China treats housing primarily as providing a place for people to live, not a speculative asset. In the West, housing is largely a speculative asset where everyone from investor companies to individual homeowners become incentivized to make housing scarcer and more expensive at every level. China, on the other hand, makes it more expensive and more difficult to own second and third homes.
Now you might be tempted to object and point to things like the Evergrande bubble. And that's actually evidence of success not failure. Xi Jinping quietly changed China's policy, starting around 2014 to focus on living not investment, and Evergrande was essentially allowed to default because housing access is a priority over investors.
You really see this plays out with trains.
Chengdu has the 5th largest (by rail length) metro system in the world. It didn't exist before 2010. China standardized rolling stock so there's no time-consuming and expensive procurement process and there are economies of scale.
China has spent less than $1 trillion building ~50,000km of high speed rail. They initially bought high speed trains from Germany and Japan (IIRC) but now they make their own. To compare, the California HSR, if it ever happens, is estimated to cost in excess of $130B.

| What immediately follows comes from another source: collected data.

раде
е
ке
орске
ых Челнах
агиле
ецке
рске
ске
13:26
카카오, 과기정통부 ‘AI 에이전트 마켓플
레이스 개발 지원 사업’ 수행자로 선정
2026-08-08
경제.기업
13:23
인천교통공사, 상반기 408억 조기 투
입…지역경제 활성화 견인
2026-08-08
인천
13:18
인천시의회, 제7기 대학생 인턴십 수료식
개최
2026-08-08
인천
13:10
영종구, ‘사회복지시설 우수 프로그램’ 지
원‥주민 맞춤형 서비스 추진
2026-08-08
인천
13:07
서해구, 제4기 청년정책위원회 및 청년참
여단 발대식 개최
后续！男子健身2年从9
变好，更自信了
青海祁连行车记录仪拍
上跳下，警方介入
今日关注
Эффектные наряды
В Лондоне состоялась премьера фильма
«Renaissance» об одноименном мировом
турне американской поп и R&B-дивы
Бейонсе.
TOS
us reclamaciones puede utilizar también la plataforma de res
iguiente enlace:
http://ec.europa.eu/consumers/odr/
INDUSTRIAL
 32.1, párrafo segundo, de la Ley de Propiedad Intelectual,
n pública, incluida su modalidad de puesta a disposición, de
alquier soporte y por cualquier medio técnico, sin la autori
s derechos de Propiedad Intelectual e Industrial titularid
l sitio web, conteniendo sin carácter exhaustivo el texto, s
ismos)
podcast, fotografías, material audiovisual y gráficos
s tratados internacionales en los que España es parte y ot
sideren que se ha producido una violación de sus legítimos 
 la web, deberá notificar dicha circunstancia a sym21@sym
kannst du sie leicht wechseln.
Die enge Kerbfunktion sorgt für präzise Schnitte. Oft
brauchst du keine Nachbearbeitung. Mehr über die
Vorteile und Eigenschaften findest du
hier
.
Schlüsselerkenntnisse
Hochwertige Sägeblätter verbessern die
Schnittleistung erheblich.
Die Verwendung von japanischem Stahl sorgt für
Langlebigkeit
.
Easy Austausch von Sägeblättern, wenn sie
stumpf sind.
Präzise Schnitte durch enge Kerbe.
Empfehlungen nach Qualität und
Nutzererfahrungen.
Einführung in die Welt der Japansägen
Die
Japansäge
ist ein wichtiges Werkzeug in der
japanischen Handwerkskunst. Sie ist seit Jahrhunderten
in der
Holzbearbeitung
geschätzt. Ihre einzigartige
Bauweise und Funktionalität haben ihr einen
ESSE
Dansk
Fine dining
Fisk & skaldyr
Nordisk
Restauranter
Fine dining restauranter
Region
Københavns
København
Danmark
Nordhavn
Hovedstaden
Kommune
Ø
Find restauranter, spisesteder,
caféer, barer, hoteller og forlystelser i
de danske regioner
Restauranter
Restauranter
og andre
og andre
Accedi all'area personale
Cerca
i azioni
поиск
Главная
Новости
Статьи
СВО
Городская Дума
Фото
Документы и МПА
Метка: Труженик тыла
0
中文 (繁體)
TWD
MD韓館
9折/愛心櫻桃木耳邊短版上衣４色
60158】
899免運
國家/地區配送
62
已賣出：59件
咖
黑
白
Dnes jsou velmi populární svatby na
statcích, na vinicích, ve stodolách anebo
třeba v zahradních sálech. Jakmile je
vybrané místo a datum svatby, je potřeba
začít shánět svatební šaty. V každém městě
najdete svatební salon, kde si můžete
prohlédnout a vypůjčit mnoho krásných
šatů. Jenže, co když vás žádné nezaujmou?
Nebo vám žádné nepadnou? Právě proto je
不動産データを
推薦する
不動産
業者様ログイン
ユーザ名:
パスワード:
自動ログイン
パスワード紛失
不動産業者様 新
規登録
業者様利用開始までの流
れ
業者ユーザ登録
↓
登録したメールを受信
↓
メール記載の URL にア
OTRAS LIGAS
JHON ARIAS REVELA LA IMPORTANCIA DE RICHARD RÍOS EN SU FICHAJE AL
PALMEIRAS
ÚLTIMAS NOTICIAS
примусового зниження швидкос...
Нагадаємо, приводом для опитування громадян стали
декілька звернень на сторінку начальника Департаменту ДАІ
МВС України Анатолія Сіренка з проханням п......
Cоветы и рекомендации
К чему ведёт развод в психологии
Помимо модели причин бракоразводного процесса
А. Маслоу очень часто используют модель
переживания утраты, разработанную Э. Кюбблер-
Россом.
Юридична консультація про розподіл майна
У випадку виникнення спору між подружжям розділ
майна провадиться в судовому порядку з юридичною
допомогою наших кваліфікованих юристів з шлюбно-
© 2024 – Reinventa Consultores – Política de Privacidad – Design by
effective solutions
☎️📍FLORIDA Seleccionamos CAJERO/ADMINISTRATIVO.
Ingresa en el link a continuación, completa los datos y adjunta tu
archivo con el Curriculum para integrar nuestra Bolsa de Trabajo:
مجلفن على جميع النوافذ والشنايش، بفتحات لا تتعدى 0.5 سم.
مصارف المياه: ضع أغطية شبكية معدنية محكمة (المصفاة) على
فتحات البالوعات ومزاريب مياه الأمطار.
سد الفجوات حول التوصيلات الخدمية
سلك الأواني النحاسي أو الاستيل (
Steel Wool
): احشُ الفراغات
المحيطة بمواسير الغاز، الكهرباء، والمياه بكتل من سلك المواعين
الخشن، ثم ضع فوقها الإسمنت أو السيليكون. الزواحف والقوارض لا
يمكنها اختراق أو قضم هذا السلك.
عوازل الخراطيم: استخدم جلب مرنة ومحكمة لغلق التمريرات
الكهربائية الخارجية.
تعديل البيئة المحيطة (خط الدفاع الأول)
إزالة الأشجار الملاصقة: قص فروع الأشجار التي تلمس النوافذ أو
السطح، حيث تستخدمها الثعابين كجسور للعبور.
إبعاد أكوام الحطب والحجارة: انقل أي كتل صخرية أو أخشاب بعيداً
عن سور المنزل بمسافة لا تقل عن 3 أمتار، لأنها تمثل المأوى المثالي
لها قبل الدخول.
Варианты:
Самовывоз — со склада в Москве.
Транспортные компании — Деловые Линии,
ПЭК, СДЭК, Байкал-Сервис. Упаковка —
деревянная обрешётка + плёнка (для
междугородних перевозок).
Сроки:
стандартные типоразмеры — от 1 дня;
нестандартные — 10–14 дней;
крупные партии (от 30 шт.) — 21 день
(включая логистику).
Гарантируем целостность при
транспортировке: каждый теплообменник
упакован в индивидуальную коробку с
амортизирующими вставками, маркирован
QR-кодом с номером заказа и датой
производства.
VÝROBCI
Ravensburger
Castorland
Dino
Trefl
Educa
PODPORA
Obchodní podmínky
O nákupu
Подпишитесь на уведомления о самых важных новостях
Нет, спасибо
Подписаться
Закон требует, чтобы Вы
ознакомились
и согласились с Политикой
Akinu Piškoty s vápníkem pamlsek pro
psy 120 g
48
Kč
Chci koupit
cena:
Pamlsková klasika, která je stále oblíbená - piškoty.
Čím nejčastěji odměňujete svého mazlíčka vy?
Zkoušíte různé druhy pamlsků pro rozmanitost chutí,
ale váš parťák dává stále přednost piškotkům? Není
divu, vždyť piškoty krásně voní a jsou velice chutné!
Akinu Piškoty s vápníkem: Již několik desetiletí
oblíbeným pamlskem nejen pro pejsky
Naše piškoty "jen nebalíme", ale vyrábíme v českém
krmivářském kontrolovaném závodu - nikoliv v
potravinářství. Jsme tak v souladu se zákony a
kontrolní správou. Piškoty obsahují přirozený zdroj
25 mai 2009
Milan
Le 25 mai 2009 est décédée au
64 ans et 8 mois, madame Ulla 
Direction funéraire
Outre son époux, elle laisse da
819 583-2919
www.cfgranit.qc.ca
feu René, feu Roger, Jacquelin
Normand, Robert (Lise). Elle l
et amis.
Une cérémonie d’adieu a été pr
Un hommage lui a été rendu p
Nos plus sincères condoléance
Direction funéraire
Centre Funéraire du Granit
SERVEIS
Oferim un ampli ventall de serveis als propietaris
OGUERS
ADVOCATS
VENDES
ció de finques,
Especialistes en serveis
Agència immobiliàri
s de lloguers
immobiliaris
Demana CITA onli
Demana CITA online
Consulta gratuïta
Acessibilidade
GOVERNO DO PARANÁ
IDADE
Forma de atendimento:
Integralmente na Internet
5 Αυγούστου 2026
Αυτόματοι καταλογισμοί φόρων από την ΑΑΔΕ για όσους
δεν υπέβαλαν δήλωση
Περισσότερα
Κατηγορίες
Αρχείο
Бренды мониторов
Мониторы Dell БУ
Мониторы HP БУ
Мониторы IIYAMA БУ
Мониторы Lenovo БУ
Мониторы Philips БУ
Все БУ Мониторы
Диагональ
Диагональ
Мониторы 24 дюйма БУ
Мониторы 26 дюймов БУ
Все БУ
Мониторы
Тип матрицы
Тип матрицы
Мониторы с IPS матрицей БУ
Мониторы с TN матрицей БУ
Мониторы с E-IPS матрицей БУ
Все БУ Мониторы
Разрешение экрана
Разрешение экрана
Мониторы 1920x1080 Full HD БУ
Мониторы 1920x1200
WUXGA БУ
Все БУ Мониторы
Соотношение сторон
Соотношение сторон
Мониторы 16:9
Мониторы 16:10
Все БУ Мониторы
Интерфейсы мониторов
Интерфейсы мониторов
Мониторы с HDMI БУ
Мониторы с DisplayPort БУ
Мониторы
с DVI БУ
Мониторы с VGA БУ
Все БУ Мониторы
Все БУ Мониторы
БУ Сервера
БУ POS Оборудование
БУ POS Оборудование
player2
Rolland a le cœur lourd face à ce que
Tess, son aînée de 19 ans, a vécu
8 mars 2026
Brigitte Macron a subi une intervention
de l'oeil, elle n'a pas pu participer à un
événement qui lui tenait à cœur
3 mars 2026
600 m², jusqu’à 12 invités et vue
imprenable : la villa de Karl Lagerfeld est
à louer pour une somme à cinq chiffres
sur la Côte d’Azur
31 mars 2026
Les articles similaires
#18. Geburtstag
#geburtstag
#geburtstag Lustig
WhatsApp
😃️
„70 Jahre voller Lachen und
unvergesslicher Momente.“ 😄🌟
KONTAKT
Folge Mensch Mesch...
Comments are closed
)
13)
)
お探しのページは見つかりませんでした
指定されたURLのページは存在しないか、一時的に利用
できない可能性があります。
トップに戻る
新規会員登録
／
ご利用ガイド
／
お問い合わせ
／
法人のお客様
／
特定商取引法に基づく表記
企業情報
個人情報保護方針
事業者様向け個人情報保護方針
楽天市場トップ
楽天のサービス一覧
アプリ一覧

The point I'm getting to is that in the West every aspect and level of this is treated as a profit opportunity, which ultimately is a wealth transfer from the government to some company. Procurement, maintenance, track building, land acquisition, track maintenance, station building and so on. These are all state enterprises.
Back to housing, IMHO nothing will solve this problem so long as housing remains a speculative asset. There'll simply bee too much resistance to change.
Where and who did you get this idea from? Speculation in China makes speculation in the USA look like child’s play. Speculation is such a huge part of China’s housing economy that the government has to constantly fight against it, or for it when they fight too hard and the economy starts to teeter, and then fight hard against it again when normal people can’t compete in a market full if Wenzhou housewives. I mean, that even Wenzhou housewife is still a meme for property speculator should give you a clue. The government only ever tolerated speculation in the first place because it used housing as a jobs program for a huge under employed rural population.
Whatever the USA does to fix its problem, copying China’s problems isn’t going to help, and will actually make things worse.
HSR isn’t used for commuting in China like the Shinkansen is used for commuting in Japan. It just isn’t very viable to transit from an HSR station to your job, HSR stations aren’t very central even in tier one cities. Example: you work in Beijing chaoyang and want to live in cheaper hebei, let’s say right on the HSR line so let’s not count commute times on your home end. But just getting from Beijing South to…anywhere let alone chaoyang (and chaoyang is huge, let’s say the CBD just for kicks), is going to take an hour or two even with the subway in place.
What we need to copy from China is there ability to get projects done on time and on budget. But everything else…china has its own problems that it’s still working on.
This information is so out of date it borders on misinformation. China's real estate market "crashed" at least 5 years ago at this point. And it didn't just crash in the same way that, say, the Toronto condo market has crashed. It crashed because the government burst the bubble, deliberately, to make housing a priority not an investment. Put another way, like I said above, housing people was made a priority over investor returns.
> HSR isn’t used for commuting in China
China's HSR now has over 4 billion passenger movements a year [1]. It's largely an alternative to short=to-medium distance air travel eg Beijing to Shanghai is ~1200km, roughly equivalent to Chicago to NYC. What's commuting got to do with it? Are you comparing to Japan where people might live 2 hours commute away from work for various reasons?
https://en.wikipedia.org/wiki/Chinese_property_sector_crisis...
https://en.wikipedia.org/wiki/Public_housing_in_Singapore
https://en.wikipedia.org/wiki/Housing_in_Vienna
Of course none of this matters to the US or to this thread. Half this country won’t even wear a simple mask to save their neighbors lives. Forget about coordinating public housing.